獄中ノートでは、市民社会は、国家とは異なる独立した領域として描かれ、そこでは、イデオロギー、文化、道徳といったものが生産され、争われます。支配階級は、市民社会における諸機関(学校、教会、メディアなど)を通じて、自らの価値観や世界観を普及させ、被支配階級の合意を形成しようとします。
伝統的知識人と有機的知識人
グラムシは、「伝統的知識人」と「有機的知識人」という対称的な概念を用いて、知識人の役割を分析します。伝統的知識人は、自らを社会から独立した存在と捉え、客観的な立場から社会を分析しようとします。一方、有機的知識人は、特定の社会階級と結びつき、その階級の利益のために活動します。
グラムシは、すべての知識人は、自覚的であるか否かに関わらず、特定の社会階級と結びついていると主張します。そして、労働者階級は、自らのヘゲモニーを獲得するために、独自の有機的知識人を育成する必要があると訴えます。
戦争の位置づけ / 戦争の形態
グラムシは、戦争を、政治、経済、文化など、さまざまなレベルにおける闘争の一形態として捉えます。 そして、戦争には、「運動戦」と「陣地戦」という二つの形態があると指摘します。

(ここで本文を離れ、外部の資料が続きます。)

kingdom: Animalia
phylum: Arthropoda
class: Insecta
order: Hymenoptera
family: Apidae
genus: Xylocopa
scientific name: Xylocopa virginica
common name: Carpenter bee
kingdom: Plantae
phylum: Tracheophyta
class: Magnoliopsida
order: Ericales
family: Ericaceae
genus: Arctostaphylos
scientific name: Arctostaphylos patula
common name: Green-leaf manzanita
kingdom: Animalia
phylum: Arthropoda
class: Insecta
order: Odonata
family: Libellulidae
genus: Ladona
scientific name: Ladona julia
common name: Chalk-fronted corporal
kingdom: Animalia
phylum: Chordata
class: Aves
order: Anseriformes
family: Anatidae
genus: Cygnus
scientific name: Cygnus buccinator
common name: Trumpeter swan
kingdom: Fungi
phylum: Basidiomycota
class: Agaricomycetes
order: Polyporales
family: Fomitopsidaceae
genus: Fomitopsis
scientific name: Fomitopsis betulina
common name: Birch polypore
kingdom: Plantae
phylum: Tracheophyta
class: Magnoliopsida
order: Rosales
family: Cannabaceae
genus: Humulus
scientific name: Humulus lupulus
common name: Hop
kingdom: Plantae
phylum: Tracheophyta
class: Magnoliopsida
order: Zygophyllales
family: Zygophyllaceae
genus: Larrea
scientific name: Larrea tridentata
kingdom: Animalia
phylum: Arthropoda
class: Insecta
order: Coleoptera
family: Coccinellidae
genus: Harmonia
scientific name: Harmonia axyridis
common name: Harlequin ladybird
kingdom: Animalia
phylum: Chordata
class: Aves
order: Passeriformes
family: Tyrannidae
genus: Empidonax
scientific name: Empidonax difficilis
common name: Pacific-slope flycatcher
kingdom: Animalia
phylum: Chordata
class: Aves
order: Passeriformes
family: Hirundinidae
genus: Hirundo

運動戦は、短期的な軍事衝突を特徴とし、主に、政治権力を奪取することを目的とします。一方、陣地戦は、長期的なイデオロギー闘争を特徴とし、主に、市民社会におけるヘゲモニーを確立することを目的とします。
グラムシは、先進資本主義国では、市民社会が発達しており、支配階級のヘゲモニーが強固であるため、革命運動は、長期的な陣地戦を展開する必要があると主張します。